===== TRECHO DO TEXTO =====
A deputada estadual Dani Monteiro (PSOL-RJ) que, aos 27 anos, se tornou mais nova a ocupar o posto na Assembleia Legislativa do Rio de Janeiro, aponta que, em 2019, entraram, na Alerj, três mulheres negras, de idades distintas, mas com origens e trajetórias muito semelhantes. As três vieram de territórios de favelas e tiveram que vencer muitas barreiras antes e depois da vida pública.
“Se a vida é difícil fora da institucionalidade, nós experimentamos na carne os efeitos do racismo estrutural dentro do parlamento, aquele espaço tradicionalmente masculino e branco. Cada uma de nós passou por situações vexatórias e intimidadoras”, afirma Monteiro.
Deputada Dani Monteiro, mais jovem eleita para Assembleia Legislativa do Rio de Janeiro | Foto: Reprodução Redes Sociais
Andréia de Jesus conta que foi ameaçada de morte e necessitou de escolta armada após um posicionamento como Presidenta da Comissão de Direitos Humanos da Assembleia Legislativa de Minas Gerais. Já Mônica Francisco, além de ser impedida de entrar nas dependências da Assembleia do Rio, foi alvo de falas difamatórias. “Disseram que só consegui ser eleita porque vinha de uma favela que era liderada por uma grande facção criminosa aqui do estado do Rio de Janeiro”, revela.
Já Talíria Petrone (RJ), líder do PSOL na Câmara dos Deputados, precisou sair do seu estado, de onde foi eleita democraticamente, por sofrer ameaças de morte. Para ela, a dificuldade maior é proteger a sua vida, pois além de lidar com uma sociedade racista e machista, precisa exercer a política em um contexto desfavorável.
“Não podemos perder mais nenhuma de nós e não queremos nos tornar mártir. A nossa amiga e companheira Marielle Franco foi executada e estamos há mais de três anos de sua morte sem sabermos quem foram exatamente os mandantes daquele crime. O maior desafio é nos mantermos de pé, reivindicando, inclusive, o legado político da Mari”, afirma.
===== DADOS FORNECIDOS =====
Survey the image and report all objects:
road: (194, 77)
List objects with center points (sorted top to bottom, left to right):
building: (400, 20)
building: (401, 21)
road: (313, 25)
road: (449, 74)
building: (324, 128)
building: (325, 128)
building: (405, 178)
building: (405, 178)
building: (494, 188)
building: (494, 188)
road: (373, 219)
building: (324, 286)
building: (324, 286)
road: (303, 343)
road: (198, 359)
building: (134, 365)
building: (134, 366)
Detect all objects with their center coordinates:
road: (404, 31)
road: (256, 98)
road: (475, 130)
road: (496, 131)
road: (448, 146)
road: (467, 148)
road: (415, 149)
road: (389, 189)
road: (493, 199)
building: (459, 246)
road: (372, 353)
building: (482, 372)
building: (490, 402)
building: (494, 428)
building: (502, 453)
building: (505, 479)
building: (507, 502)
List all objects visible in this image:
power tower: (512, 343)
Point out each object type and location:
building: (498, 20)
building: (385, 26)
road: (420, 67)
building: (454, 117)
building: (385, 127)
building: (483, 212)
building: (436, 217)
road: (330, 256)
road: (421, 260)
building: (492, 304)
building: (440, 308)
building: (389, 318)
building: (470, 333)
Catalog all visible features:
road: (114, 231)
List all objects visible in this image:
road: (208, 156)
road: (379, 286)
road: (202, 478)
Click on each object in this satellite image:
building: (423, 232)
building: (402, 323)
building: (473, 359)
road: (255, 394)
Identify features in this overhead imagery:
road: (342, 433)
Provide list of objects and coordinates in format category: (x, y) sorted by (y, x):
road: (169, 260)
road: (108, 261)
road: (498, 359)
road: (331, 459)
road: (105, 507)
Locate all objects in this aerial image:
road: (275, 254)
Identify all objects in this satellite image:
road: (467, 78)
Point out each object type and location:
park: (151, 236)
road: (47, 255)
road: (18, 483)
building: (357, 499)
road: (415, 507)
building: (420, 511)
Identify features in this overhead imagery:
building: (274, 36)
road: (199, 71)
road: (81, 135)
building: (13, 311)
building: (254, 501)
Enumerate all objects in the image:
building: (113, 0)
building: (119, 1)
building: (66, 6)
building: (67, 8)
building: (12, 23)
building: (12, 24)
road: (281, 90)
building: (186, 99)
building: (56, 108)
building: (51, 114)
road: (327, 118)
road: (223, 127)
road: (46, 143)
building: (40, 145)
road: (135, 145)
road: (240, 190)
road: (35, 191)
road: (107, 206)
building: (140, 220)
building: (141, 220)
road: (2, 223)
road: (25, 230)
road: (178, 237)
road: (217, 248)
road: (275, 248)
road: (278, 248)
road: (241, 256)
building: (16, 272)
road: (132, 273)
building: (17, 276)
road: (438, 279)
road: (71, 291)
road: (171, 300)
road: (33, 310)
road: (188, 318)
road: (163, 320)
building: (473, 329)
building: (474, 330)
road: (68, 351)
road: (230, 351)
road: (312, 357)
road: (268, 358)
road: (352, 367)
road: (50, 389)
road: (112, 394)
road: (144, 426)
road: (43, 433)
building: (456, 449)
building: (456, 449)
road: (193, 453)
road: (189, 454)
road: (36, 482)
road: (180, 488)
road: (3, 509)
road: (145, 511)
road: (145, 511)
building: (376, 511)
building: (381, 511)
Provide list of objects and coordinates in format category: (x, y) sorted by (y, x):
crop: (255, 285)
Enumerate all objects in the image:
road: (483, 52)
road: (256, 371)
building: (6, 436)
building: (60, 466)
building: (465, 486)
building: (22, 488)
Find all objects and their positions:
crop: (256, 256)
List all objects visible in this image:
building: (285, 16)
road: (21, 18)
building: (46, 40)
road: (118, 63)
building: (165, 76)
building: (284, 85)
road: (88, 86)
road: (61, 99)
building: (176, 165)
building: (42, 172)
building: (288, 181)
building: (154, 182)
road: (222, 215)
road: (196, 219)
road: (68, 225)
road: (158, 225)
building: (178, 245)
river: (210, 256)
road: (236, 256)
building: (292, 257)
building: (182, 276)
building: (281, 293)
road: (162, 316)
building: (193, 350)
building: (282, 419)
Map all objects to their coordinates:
=====
### TAREFA
Escreva a continuação do texto sobre as parlamentares negras e a violência que enfrentam na política, começando logo após a última frase apresentada.

### RESPOSTA ESCRITA
Projetos e estratégias para 2022
As deputadas são unânimes em dizer que está cedo para pensar e revelar algumas estratégias para um possível próximo mandato. Além de proteger a integridade democrática do exercício do poder, a cautela em se movimentar politicamente no último ano do governo Bolsonaro é um dos desafios para enfrentar o racismo estrutural e as violências políticas.
No entanto, Andréia de Jesus assume que a principal oportunidade talvez seja “o outro lado da mesma moeda”. Ela diz que sendo ela um corpo preto e periférico, tem a tarefa e a capacidade de vocalizar pautas que são muito negligenciadas, como a dos quilombolas, dos terreiros, do sistema carcerário, das bordas das cidades.
Já Vivi Reis, deputada federal pelo PSOL do Pará, declara que os projetos de deputadas negras enfrentam maior resistência para aprovação porque são projetos que fogem do padrão das pautas hegemônicas. Porém, as oportunidades encontradas pela congressista foram coletivas, juntamente às demais parlamentares, o que pode ser uma estratégia para a garantia de mandatos posteriores.
“Nossa luta permanente é por romper com a invisibilidade. Entre as possibilidades que tivermos, uma delas foi a de atuar junto à bancada feminina, que vem se posicionando de modo a garantir que os projetos de mulheres sejam prioritários na pauta semanal da Câmara, mas principalmente a oportunidade de atuar na luta antirracista, com o trabalho realizado pela Frente Parlamentar Feminista e Antirracista que tem ações pautadas pelo que vem sendo debatido pelos movimentos de mulheres de todo Brasil”, declara Vivi Reis.